In the records that follow, find the line with "(3,3'-diaminobenzidine) immunohistochemical staining"; from there, retype every line exactly through the line with "image reveals a", which also belongs to the answer.

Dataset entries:
═══
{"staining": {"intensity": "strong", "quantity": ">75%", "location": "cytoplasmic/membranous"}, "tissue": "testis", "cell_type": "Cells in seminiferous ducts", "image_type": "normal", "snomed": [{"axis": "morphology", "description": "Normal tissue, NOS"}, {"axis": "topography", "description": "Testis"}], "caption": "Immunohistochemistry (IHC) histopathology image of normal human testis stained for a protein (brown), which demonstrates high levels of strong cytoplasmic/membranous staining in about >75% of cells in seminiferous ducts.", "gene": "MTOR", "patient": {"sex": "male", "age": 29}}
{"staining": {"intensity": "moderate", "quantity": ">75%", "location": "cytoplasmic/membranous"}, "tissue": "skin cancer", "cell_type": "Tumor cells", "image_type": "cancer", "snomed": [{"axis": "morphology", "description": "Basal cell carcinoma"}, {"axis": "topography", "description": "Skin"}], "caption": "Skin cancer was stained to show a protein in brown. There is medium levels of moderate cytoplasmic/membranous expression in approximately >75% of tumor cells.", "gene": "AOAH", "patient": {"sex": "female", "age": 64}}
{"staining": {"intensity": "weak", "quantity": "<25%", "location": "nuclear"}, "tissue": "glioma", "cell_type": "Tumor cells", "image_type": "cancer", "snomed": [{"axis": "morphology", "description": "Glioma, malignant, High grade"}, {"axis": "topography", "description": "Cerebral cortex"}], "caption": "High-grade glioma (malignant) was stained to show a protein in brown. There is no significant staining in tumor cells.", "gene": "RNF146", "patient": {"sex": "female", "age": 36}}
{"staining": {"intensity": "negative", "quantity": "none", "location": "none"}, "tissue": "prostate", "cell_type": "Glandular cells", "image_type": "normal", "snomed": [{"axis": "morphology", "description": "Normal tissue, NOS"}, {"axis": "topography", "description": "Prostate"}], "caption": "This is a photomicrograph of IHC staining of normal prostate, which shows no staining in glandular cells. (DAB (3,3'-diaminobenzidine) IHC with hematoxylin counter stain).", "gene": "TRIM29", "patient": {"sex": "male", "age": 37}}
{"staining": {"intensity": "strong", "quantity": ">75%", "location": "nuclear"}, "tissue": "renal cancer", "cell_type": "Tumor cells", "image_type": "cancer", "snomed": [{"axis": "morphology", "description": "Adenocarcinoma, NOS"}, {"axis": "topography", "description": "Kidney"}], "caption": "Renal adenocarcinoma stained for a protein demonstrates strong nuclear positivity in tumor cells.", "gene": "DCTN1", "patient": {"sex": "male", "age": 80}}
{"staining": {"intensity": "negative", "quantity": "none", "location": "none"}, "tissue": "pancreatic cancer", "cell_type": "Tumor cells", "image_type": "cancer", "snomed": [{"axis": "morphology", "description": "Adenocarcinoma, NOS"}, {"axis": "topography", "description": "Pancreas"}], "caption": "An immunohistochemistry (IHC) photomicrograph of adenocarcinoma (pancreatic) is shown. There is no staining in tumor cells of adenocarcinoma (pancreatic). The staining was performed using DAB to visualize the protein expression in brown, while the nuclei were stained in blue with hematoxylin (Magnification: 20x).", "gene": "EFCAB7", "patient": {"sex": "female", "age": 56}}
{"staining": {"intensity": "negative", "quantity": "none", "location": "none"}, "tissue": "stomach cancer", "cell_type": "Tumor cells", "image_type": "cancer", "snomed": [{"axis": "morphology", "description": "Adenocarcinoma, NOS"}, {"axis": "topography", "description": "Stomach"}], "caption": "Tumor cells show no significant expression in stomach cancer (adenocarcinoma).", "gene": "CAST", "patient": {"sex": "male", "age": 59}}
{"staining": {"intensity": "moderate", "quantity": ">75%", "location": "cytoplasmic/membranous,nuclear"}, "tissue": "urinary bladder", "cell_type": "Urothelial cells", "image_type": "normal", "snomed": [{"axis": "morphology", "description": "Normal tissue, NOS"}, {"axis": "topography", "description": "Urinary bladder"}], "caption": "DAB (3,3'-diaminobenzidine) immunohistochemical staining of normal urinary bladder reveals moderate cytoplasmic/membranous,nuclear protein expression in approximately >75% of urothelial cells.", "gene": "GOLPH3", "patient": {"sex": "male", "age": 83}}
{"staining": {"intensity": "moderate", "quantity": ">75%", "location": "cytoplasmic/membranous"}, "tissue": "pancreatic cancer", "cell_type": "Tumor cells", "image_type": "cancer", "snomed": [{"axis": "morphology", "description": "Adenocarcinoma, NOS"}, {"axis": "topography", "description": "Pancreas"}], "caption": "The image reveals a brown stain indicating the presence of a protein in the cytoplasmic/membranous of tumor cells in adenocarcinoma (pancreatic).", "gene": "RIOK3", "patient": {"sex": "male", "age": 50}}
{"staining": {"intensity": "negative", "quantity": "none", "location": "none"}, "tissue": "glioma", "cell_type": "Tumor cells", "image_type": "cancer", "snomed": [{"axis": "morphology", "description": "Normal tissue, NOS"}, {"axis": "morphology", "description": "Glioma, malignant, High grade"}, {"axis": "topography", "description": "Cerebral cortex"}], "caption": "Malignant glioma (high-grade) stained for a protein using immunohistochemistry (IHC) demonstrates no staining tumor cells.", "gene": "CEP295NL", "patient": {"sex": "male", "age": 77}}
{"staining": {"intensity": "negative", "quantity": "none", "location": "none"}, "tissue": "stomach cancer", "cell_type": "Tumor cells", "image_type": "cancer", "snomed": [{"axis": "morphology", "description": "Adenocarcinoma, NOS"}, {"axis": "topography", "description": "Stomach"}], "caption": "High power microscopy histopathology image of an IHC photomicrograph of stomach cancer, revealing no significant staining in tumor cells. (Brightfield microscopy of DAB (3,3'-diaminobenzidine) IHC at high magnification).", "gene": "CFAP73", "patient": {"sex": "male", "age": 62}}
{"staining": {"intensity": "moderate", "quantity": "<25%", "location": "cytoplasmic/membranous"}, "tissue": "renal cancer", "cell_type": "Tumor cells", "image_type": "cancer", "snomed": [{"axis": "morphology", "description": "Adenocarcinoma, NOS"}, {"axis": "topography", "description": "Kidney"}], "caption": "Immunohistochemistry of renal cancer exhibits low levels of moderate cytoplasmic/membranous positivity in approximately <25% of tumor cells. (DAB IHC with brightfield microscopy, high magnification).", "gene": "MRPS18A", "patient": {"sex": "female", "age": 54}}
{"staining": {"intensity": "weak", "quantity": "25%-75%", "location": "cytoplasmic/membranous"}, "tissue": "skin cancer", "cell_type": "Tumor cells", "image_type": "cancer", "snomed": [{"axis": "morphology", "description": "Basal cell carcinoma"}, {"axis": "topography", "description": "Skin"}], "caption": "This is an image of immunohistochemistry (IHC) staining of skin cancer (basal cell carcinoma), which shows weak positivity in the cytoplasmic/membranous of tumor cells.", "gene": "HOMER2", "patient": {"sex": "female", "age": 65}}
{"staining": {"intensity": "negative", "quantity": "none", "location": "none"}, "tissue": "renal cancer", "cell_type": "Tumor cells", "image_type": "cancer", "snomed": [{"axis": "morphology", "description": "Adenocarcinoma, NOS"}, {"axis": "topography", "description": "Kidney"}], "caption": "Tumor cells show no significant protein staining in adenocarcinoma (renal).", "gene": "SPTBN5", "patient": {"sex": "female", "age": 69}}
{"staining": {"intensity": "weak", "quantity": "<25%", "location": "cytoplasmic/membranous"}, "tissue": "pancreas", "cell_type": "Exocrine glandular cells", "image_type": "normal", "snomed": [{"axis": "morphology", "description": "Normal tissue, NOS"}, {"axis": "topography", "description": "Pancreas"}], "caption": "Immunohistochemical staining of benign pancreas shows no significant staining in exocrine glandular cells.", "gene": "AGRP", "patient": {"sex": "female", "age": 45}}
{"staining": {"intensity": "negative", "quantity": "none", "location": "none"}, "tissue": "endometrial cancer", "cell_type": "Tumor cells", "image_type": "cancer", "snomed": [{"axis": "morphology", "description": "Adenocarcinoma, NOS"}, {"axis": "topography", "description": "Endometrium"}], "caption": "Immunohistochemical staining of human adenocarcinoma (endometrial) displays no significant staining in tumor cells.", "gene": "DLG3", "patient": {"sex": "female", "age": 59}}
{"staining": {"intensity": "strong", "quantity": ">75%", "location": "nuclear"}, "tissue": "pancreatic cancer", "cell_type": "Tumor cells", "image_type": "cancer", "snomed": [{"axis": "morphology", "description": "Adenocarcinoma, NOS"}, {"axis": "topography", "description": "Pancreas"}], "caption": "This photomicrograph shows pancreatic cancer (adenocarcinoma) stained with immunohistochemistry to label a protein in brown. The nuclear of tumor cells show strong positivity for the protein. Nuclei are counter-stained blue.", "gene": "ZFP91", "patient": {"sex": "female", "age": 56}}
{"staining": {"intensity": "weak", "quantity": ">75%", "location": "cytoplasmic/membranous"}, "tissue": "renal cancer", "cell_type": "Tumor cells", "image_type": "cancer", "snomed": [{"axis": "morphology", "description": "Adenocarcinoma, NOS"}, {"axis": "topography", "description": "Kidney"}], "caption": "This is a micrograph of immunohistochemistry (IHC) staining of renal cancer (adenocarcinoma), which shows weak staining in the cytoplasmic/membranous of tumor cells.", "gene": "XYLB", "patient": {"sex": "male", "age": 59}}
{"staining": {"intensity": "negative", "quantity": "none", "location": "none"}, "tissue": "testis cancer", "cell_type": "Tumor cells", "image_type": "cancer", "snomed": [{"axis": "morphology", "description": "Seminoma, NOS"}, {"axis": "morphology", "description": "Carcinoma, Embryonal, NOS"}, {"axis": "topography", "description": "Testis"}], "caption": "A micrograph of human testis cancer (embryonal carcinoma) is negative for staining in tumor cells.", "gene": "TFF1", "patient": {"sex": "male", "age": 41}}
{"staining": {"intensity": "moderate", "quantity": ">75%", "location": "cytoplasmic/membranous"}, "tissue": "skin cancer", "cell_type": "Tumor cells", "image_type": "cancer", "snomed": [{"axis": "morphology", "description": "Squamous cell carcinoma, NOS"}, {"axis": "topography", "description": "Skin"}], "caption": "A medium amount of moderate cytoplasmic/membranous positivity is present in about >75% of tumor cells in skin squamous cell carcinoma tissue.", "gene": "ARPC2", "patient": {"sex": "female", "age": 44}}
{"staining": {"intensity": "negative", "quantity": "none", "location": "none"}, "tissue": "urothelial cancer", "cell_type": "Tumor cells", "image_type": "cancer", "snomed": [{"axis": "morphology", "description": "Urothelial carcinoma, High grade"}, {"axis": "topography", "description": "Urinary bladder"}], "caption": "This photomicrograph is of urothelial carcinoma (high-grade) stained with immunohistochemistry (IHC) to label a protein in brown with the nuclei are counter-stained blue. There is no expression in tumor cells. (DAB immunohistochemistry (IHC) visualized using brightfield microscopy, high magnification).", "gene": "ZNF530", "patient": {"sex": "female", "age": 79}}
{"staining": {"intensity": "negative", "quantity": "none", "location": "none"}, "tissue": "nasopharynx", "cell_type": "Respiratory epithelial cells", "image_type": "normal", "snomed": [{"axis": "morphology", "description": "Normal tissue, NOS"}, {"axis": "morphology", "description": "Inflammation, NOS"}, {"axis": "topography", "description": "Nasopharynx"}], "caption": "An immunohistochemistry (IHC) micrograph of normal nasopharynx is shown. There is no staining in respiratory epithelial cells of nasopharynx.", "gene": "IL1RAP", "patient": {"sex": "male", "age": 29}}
═══
◆ Result for this exercise ◆
{"staining": {"intensity": "moderate", "quantity": ">75%", "location": "cytoplasmic/membranous,nuclear"}, "tissue": "urinary bladder", "cell_type": "Urothelial cells", "image_type": "normal", "snomed": [{"axis": "morphology", "description": "Normal tissue, NOS"}, {"axis": "topography", "description": "Urinary bladder"}], "caption": "DAB (3,3'-diaminobenzidine) immunohistochemical staining of normal urinary bladder reveals moderate cytoplasmic/membranous,nuclear protein expression in approximately >75% of urothelial cells.", "gene": "GOLPH3", "patient": {"sex": "male", "age": 83}}
{"staining": {"intensity": "moderate", "quantity": ">75%", "location": "cytoplasmic/membranous"}, "tissue": "pancreatic cancer", "cell_type": "Tumor cells", "image_type": "cancer", "snomed": [{"axis": "morphology", "description": "Adenocarcinoma, NOS"}, {"axis": "topography", "description": "Pancreas"}], "caption": "The image reveals a brown stain indicating the presence of a protein in the cytoplasmic/membranous of tumor cells in adenocarcinoma (pancreatic).", "gene": "RIOK3", "patient": {"sex": "male", "age": 50}}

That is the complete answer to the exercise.